Being able to visualise and communicate at a conceptual level is integral to what we do, and hand sketching is a key component of that for us.
Every sketch tells a story
Early sketches can be quite abstract, but they are often the most important, as they are instrumental in facilitating initial ideas and help to create focus and the overall vision for a project.
They are early visual representations of our thought process, and will be the first of many iterations
These initial thoughts and ideas are distilled and developed into rough sketches of specific moments, such as the exterior of the building, framed views, the point of arrival and key internal spaces.
A 3D picture of scale, form and materiality is created
Early floor plans are drawn by hand, too, as this leaves us with the freedom to rapidly overlay ideas, brainstorm, ideate and redraw with fluidity.
Hand drawing lends itself to a more inspiring sense of context that can be lacking from a CAD plan
With a few marks of the pen, we can hint at landscaping and connections between internal and external spaces.
The design feels more connected with the landscape and outdoors, rather than being confined to perimeter walls.
Sketches are a fast, flexible and effective way of portraying a design intent, without the feeling that it is set in stone (like a slick render might suggest)

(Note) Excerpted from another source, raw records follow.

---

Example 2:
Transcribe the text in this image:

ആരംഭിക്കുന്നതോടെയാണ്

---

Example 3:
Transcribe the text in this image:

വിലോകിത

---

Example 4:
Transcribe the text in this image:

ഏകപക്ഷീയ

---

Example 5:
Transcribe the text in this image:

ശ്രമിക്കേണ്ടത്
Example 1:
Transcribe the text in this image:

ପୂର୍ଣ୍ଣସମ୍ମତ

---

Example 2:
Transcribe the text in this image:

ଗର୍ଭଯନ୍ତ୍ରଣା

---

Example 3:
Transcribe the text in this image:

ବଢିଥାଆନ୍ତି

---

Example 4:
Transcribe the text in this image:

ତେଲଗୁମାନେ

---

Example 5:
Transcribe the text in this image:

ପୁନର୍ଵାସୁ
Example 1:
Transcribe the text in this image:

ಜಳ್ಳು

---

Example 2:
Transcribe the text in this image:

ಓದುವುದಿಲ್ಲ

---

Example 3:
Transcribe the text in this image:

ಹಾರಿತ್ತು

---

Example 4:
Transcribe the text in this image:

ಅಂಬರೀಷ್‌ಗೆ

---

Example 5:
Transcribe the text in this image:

That sense of imperfection and impermanence invites interaction and allows us to engage with a client on a more personal level.
Initial ideas are almost always sketched out by hand, but we see ‘analogue’ and digital working together, one informing the other
CAD software is hugely powerful, and allows us to quickly map out the topography of a site and test out basic building forms.

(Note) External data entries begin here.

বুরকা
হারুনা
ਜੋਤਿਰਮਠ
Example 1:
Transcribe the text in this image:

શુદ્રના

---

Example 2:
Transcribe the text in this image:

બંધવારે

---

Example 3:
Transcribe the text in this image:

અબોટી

Often we’ll use this information from which to develop hand sketches, then we move fluidly back and forth between digital tools and freehand.
Hand drawing also helps to connect clients with the design process
By listening to our clients and finding out what matters to them, we’re able to quickly respond with personal touches, like pieces of artwork, a favourite view or a much-loved pet.

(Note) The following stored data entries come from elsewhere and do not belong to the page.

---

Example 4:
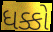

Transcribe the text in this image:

ધક્કો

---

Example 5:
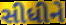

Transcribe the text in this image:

સીધીને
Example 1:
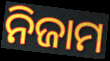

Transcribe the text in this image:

ନିଜାମ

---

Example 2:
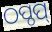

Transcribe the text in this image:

ଠପ୍ଠପ୍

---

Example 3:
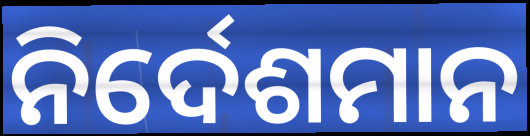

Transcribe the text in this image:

ନିର୍ଦେଶମାନ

This helps to engage the client with the design on a more human, personal level, and opens up dialogue between us.
Using butter paper or a roll of architect’s soft tone sketch paper allows us to superimpose layers of detail, and overlay new ideas and concepts over older ones
A range of black Artline Fineliner pens produce different line widths, and we provide washes of colour or tone with Letraset Promarkers or soft white pencil.
Drawing is important to us
While architectural school teaches the basics of architecture, many of our skills were gained through having an inquiring mind, and always carrying a sketchbook as a student.
Sketches carry a lot of meaning and memories. Some of our favourites were done travelling, using whatever means were on hand – often a cheap notepad and a biro.
They still bring back happy memories.